In the past ten years, Women’s Voices has posted scores of stories about romantic love—adolescent love, fraught love, long-lasting love, love betrayed. For our Valentine’s Day coverage this year, we looked for stories about love in the broadest sense of the word—romantic love, sibling love, love for one’s community, love for a friend, the love between parent and child . . . Here’s the fourth story in the Valentine’s Day series we’re calling LOVE IN ALL CONTEXTS. —Ed
One of my very first memories as a toddler is wearing nothing but little Wellington boots and a sun hat, poking at ants’ nests with a stick in my parents’ garden on our tea plantation in Darjeeling. I screamed at the top of my two-year-old lungs when the army of half inch-long ants crawled into my wellies and took acid-bite revenge.
The second memory is squatting beside the maali (gardener) as he was transplanting baby tomato plants into the vegetable garden. I waited till he had planted a few and then deftly plucked them out and tossed them on the ground. In the beginning the maali was very calm about the mischief and replanted them. After a few plant purgings he became impatient and went to the house to tell the Memsahib about her naughty child. I stayed hidden behind the headboard of my parents’ bed for hours.
I was sent to a private boarding school in a beautiful property owned by one of Queen Victoria’s Ladies-in-Waiting near Windsor Castle that included farmland, cows, pigs, chickens, and some ducks. A patch of ground beside a corridor of classrooms and facing the tennis courts was set aside for the youngest boarders, to plant and tend their own little four-foot-square garden at the weekend. I recognized that earth and took to the soil happily, planting seeds, looking daily for signs of sprouting, tending the fast-growing radishes and lettuce and proudly showing and sharing them with my six- and seven-year old friends.
Most little kids like what their friends like, until they start developing their own preferences. I didn’t know it or name it, but I grew in confidence with the fascination and understanding of what can happen in the earth. I started knowing things without learning them, finding ease and developing skill, allowing delight at success, and, along the way, discovering joy. Isn’t that what love is?
Then a chasm drop. When we reached eleven and transferred to senior school, we were required “to put away childish things.” Deep breath. I developed skill at drawing and painting. My subjects were still-growing-but-not-moving: plants, flowers, trees, and gardens. It was in this cerebral rather than active phase that I migrated emotionally from a crop farmer to a gardener.
The English, like many other cultures, developed a very particular style and ethos in garden design. Vita Sackville-West and Gertrude Jekyll were amateur gardeners whose contributions to country house garden design in England and the U.S. in the late 19th and early 20th centuries is unparalleled.
Everyone who had a house in the UK had a garden—front and back. My parents had a modest three-bedroom house in Buckinghamshire with front and back gardens, garage, greenhouse, garden shed, which stored all the gardening equipment, lawn mower, wheelbarrow, hedge clippers, garden fork and shovel, etc. The vegetable garden was at the back, well out of sight from the house. Compost heap, bonfire patch, potatoes, green beans, peas, leeks, carrots, lettuces, and berries in rows were not worthy viewing. Hedges and trees separated the “farm” from the “garden” that stretched up to the French doors of the drawing room.

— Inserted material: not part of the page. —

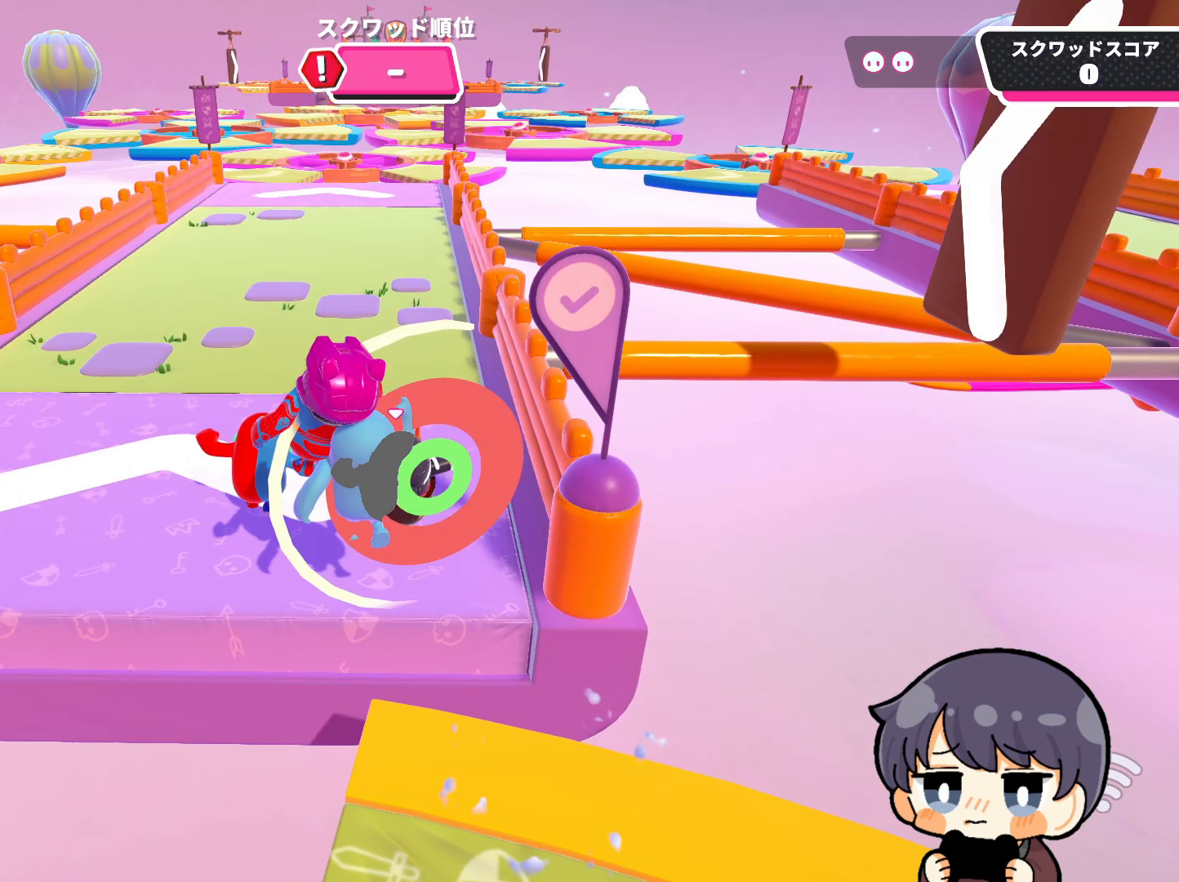
{"buttons": [], "left_stick": "up", "right_stick": "center", "events": []}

I was allowed a little corner patch with an apple tree, bordered by blackberry bushes on the far side and a gentle curve of lawn in the front. Being newly entranced by the beauty of representational art, I tried to create a simple “painting” with my patch: taller, bushy climbing rose at the back; sprouting strong-leaved iris and gladioli staking a claim to fame in the middle ground and smaller, fluffier, delicate annuals that would flower with audacious flutters at footfall during the warm summer months.

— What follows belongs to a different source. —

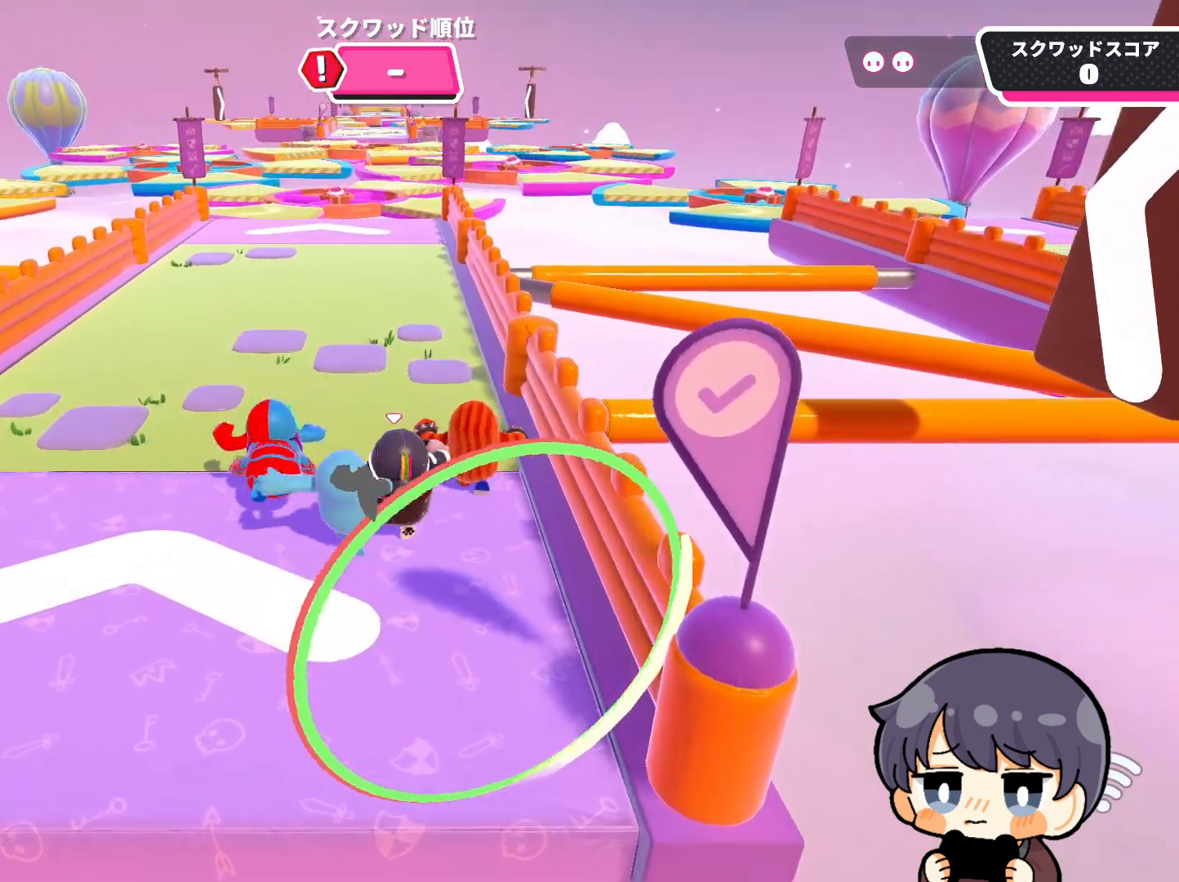
{"buttons": [], "left_stick": "up", "right_stick": "center", "events": []}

As I grew older and school and then college took me away from home, I abandoned gardening activities but retained the silent love and devotion, frequently visiting country houses and walking through dainty English villages with cottage gardens tousled and reckless with shrubs and flowers amidst the jamboree of family vegetables and the copiously flounced, pretty plantings on the edges of lanes and roads.
Now working and living in London, I made friends with my downstairs neighbor, Maggie, who, I recognized immediately, had the same passion. Manchester Square is one of the last privately owned squares. She saw me peering through the iron railings and answered my questions about the plants she was growing and then knew I was a garden kin-sister. She gave me a key.
Summer evenings in England—which is in far-northern latitude—glow long into the night hours. I hosted friends for delicate evening picnics on the lawn in the summer; we would read poetry and snatches from favorite novels, or play a guitar, mandolin, or violin and speak, laugh, and debate softly, so the neighbors and settling birds could sleep.
Then I moved to the Caribbean, where it was summer year-round with grandiose, vibrant, wide-smiling plants I remembered from India. Here was excitement and passion, and “gardens” were wild, haphazard areas with no politeness or compliance to form. No dainty sandwiches and sipping tea for these coconut palm–monitored hills and terraces. They danced and drank rum!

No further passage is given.